Ist die Umkehr der Beweislast (noch) rechtens?
In einer Situation, in der eine Behörde Grund zu Besorgnis einer Gewässerverschmutzung hat, ist es in Deutschland üblich, dass die „angeklagte“ oder verdächtigte Kommune solange Daten und Argumente sammeln muss , bis sich die besorgte Behörde von ihren Ängsten befreit sieht.
(Wer sich mehr für die Katze intessiert, der sei an das Ende des Textes verwiesen.)
Da wir ja wissen, dass niemand unfehlbar ist und jeder Sorgen und Bedenken zu Hauf kultiviert, hat eine Kommune oder ein Abwasserzweckverband sehr schlechte Karten die Sorgen einer Behörde zu zerstreuen. Auch taktisch ist der Abwasserbeseitigungspflichtige erheblich im Nachteil, denn es ist ein gewaltiger Unterschied, ob eine Kommune ein behördliches Gutachten bewertet oder ob es andersherum gewollt ist.
Um die Problematik an einem übertragenen Fall aus dem Leben eines behördlich besorgten und sogar besonders qualifizierten Gewässerschützers zu veranschaulichen:
„Darüber hinaus ist darauf hinzuweisen, dass infolge der Nutzung eines Autos als gefährliches Fortbewegungsmittel bei starkem Verkehr eine tödliche Verunglückung des Autofahrers eintreten kann.“
So ähnlich wurde die Sorge formuliert, an der nun eine Untere Wasserbehörde und ein Abwasserzweckverband ins Schwitzen kam. Ins Schwitzen deshalb, weil sie die Sorge nicht Teilen und weil der Grund der Sorge eher im Bauch des Besorgten als in der Realität zu finden war.

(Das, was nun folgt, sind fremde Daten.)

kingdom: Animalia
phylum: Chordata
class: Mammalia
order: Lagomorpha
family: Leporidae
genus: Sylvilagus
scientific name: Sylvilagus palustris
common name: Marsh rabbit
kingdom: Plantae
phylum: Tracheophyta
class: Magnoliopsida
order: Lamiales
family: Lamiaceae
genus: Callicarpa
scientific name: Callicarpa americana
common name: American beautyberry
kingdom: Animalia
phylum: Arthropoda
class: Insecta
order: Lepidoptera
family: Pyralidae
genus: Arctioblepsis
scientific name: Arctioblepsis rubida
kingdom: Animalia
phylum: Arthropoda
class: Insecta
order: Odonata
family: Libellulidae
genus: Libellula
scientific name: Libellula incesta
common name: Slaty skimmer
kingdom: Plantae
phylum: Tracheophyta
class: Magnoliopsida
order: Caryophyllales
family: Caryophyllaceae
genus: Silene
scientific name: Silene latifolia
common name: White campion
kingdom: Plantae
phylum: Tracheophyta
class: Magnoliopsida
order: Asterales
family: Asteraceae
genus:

Niemand kommt auf den Gedanken Autos zu verbieten, obwohl sicherlich jährlich mehr Menschen durch den Straßenverkehr zu Tode kommen, als in den letzten 50 Jahren durch eine Trinkwasserverschmutzung durch Nitrat oder ganz aktuell durch Uran.
Und nun hat der Abwasserbeseitigungspflichtige erheblichen Stress und Kosten, um die Sorge zu entkräften, wobei der Erfolg immer ungewiss ist, denn selbst das beste Gutachten kann durch Ignoranz entwertet werden.
Der im deutschen Wasserrecht noch (?) üblichen Umkehr der Beweislast ist nach der Mitteilung der Kommission der Europäischen Gemeinschaften eher in Ausnahmefällen zu folgen.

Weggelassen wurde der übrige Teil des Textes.